- [WHAT IS NEEDED]
Examine the material below. Gather every line in which the string "زمان" appears.

- [DATA FOR ANALYSIS]
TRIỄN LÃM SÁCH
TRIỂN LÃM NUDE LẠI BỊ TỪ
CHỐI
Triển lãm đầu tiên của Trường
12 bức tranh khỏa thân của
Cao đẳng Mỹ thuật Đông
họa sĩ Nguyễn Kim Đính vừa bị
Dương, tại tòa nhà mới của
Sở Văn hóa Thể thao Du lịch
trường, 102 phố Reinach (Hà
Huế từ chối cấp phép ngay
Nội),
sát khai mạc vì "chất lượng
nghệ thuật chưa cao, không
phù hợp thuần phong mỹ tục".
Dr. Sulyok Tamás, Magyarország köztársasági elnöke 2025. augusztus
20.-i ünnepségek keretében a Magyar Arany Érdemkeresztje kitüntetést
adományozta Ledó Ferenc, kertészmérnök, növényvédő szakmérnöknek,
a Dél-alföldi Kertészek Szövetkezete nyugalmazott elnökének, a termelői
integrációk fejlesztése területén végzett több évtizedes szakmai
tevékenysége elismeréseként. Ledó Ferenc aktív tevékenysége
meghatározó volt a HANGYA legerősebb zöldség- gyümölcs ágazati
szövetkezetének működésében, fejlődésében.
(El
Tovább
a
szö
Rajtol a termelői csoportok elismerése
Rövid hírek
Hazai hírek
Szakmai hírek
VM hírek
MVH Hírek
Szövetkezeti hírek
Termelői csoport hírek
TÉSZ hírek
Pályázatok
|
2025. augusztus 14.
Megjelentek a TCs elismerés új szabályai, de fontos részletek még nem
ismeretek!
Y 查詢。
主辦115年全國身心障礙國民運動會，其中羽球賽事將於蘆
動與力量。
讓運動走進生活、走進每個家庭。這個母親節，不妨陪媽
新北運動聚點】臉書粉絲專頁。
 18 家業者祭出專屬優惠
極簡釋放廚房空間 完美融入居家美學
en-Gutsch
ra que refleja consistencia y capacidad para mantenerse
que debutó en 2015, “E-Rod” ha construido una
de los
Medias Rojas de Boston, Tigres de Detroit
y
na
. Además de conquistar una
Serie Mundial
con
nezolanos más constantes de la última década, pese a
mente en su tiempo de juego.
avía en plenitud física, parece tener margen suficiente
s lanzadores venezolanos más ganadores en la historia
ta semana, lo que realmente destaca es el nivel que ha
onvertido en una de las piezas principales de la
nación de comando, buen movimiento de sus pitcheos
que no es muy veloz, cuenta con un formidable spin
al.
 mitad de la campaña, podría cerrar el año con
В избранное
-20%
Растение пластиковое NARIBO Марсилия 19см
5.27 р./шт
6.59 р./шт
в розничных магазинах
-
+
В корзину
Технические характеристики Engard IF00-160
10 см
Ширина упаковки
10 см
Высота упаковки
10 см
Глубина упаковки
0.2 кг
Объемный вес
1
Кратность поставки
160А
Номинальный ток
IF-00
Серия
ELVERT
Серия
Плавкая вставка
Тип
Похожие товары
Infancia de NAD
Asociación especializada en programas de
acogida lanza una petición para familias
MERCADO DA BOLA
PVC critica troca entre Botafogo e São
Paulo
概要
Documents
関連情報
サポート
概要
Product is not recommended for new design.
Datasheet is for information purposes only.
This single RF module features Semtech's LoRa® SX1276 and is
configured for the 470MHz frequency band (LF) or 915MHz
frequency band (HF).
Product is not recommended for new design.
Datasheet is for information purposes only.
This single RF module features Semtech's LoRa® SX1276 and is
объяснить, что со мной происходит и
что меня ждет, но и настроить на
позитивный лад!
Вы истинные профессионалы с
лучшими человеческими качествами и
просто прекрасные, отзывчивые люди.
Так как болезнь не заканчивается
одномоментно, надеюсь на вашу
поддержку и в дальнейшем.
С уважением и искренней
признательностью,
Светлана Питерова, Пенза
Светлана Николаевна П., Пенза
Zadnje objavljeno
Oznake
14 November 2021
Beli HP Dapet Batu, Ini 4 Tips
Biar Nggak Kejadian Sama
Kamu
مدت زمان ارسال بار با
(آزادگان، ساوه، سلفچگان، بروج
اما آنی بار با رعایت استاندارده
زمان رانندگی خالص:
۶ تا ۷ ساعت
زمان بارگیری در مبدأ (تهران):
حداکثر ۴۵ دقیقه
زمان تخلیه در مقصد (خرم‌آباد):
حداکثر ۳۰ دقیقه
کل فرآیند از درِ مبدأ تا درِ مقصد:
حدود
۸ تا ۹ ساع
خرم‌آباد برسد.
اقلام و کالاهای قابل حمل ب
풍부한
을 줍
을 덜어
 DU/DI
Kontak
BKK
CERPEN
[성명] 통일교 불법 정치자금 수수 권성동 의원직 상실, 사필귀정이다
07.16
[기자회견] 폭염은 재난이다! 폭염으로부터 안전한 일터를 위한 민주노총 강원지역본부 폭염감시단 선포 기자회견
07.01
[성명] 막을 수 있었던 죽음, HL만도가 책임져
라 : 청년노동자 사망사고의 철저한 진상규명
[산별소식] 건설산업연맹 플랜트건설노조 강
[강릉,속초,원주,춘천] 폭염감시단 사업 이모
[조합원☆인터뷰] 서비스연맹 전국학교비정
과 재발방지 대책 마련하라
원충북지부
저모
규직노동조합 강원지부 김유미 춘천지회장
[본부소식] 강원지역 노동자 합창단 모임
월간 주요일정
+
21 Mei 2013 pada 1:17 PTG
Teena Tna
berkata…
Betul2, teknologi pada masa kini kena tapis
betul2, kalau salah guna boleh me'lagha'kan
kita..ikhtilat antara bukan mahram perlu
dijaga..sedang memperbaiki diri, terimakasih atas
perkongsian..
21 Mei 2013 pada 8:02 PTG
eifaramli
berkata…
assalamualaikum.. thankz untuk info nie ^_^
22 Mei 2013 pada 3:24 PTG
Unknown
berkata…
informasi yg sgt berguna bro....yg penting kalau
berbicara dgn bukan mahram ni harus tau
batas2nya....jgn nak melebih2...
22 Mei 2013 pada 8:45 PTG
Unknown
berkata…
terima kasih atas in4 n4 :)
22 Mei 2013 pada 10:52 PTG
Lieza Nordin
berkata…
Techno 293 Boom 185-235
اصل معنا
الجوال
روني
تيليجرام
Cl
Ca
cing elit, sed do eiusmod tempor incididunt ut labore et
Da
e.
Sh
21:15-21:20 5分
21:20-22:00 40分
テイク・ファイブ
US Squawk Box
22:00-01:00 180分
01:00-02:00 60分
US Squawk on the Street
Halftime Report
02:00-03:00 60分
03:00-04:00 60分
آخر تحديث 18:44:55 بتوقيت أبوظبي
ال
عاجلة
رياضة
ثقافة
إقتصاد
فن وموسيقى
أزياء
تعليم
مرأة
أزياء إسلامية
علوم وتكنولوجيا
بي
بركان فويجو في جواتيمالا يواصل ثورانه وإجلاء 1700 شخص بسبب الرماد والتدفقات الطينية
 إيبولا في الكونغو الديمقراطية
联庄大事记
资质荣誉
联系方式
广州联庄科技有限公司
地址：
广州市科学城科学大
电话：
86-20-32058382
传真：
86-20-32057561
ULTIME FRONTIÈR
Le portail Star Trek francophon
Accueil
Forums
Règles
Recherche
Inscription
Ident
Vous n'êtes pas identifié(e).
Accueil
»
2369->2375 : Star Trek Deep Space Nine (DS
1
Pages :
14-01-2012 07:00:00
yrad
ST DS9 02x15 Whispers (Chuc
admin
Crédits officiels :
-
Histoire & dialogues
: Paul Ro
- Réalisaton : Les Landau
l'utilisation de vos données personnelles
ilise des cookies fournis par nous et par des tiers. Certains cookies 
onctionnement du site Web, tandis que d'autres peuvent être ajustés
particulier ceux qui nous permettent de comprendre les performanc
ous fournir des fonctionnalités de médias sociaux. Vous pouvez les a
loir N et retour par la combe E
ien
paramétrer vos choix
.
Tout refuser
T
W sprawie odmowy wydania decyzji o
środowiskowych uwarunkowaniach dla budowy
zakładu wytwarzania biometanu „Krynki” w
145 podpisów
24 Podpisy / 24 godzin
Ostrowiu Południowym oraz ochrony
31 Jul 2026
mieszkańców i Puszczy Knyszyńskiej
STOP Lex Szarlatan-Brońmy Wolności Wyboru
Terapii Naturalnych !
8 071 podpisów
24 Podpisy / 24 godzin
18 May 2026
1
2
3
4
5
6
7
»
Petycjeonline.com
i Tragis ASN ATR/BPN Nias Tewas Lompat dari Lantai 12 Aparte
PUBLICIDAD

- [EXPECTED ANSWER]
مدت زمان ارسال بار با
زمان رانندگی خالص:
زمان بارگیری در مبدأ (تهران):
زمان تخلیه در مقصد (خرم‌آباد):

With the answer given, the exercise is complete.